At some point, in the early 1950s, the Department of Agriculture decided that maybe it should be doing something about the fire ant on a big scale. There was a plan set up which was to spray a large part of the southeastern United States to get rid of it in one stroke. I thought it was a terrible idea, but there was no way of my stopping it.

However, a lady in Maine named Rachel Carson was mortified and terribly upset. She started to write a book, which came to be known as Silent Spring. She found my work on fire ants, and we corresponded a bit. That led her to someone that was doing research on the impact of insecticides, which helped her a lot.

When Silent Spring came out, it really caught the attention of a lot of people and marked the dawn of the environmental movement in the United States. It caused a lot of improvements on how we manage the environment, and it killed the spraying program. I lay claim, with tongue-in-check, that the ants I found in that abandoned lot in Mobile, Alabama, led to the environmental era.

How has geography played a role in your work?

I had gone to the Pacific Islands—New Guinea, New Caledonia, Vanuatu—in the early 1950s to study ants on these islands. During my studies, I discovered that there is a very strict relationship between the area of an island and the number of ants living on it, it makes a very nice curve.

I showed my findings to my counterpart at Princeton, Robert MacArthur, and together we worked out a theory of island biogeography, which had a big impact on ecology and conservation biology because it could be transferred to parks. The bigger the park, the more species can live there in a stable ecosystem. We found that if you reduce an island by 90 percent, you would still have half the species.

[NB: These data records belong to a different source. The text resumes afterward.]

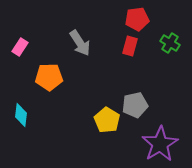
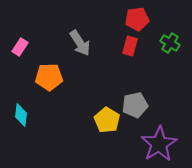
purple star: moved 1 px left
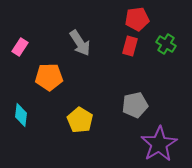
green cross: moved 4 px left, 1 px down
yellow pentagon: moved 27 px left
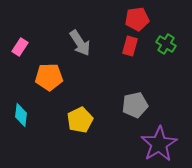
yellow pentagon: rotated 15 degrees clockwise
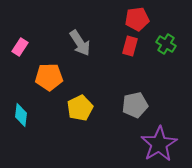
yellow pentagon: moved 12 px up
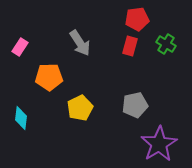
cyan diamond: moved 3 px down
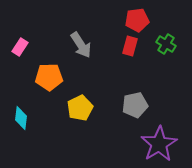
red pentagon: moved 1 px down
gray arrow: moved 1 px right, 2 px down
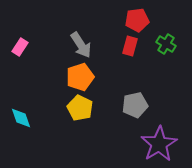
orange pentagon: moved 31 px right; rotated 16 degrees counterclockwise
yellow pentagon: rotated 20 degrees counterclockwise
cyan diamond: rotated 25 degrees counterclockwise
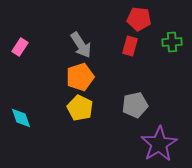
red pentagon: moved 2 px right, 1 px up; rotated 15 degrees clockwise
green cross: moved 6 px right, 2 px up; rotated 36 degrees counterclockwise
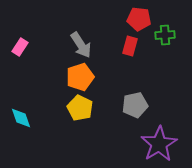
green cross: moved 7 px left, 7 px up
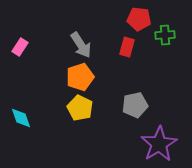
red rectangle: moved 3 px left, 1 px down
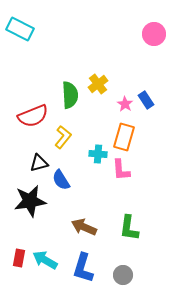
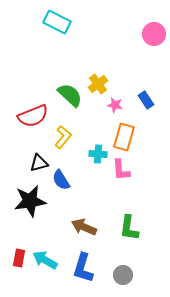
cyan rectangle: moved 37 px right, 7 px up
green semicircle: rotated 44 degrees counterclockwise
pink star: moved 10 px left, 1 px down; rotated 21 degrees counterclockwise
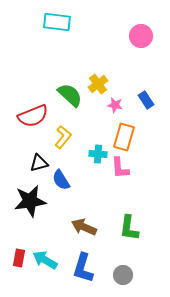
cyan rectangle: rotated 20 degrees counterclockwise
pink circle: moved 13 px left, 2 px down
pink L-shape: moved 1 px left, 2 px up
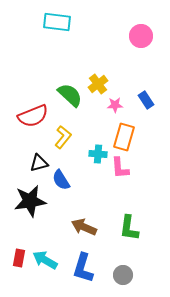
pink star: rotated 14 degrees counterclockwise
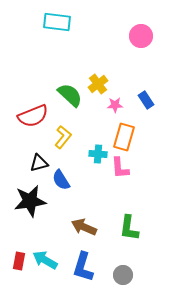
red rectangle: moved 3 px down
blue L-shape: moved 1 px up
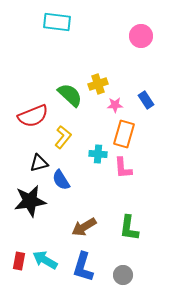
yellow cross: rotated 18 degrees clockwise
orange rectangle: moved 3 px up
pink L-shape: moved 3 px right
brown arrow: rotated 55 degrees counterclockwise
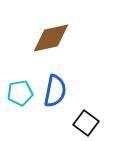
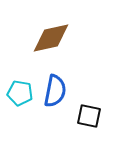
cyan pentagon: rotated 20 degrees clockwise
black square: moved 3 px right, 7 px up; rotated 25 degrees counterclockwise
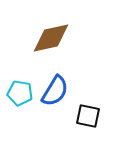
blue semicircle: rotated 20 degrees clockwise
black square: moved 1 px left
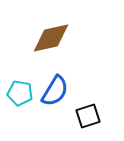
black square: rotated 30 degrees counterclockwise
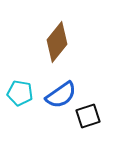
brown diamond: moved 6 px right, 4 px down; rotated 39 degrees counterclockwise
blue semicircle: moved 6 px right, 4 px down; rotated 24 degrees clockwise
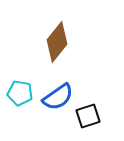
blue semicircle: moved 3 px left, 2 px down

Later, I estimated that if you left half of the natural environment, 85 percent of the species would survive. That led to my book Half-Earth. A big part of conservation, and of saving biodiversity generally, is going to depend upon this biogeography principle.

How important are maps in conveying this concept, and advocating for this change?

Maps are vital. We’re not going to persuade anybody to seriously preserve half the Earth without mapping. We need to create maps in order to have a plan of action.

We’ll have to piece together the different habitats, a strip along the river here, and a patch of elevated scrub forest there. These things have to be mapped exactly.

For the other side of the picture, what species will be saved, we need careful studies of what’s in these reserves to know what we’re saving. That information will help us save the most important parts.

Esri-level mapping will show which half of the Earth to preserve with minimum disturbance and maximum benefit—that’s the key element.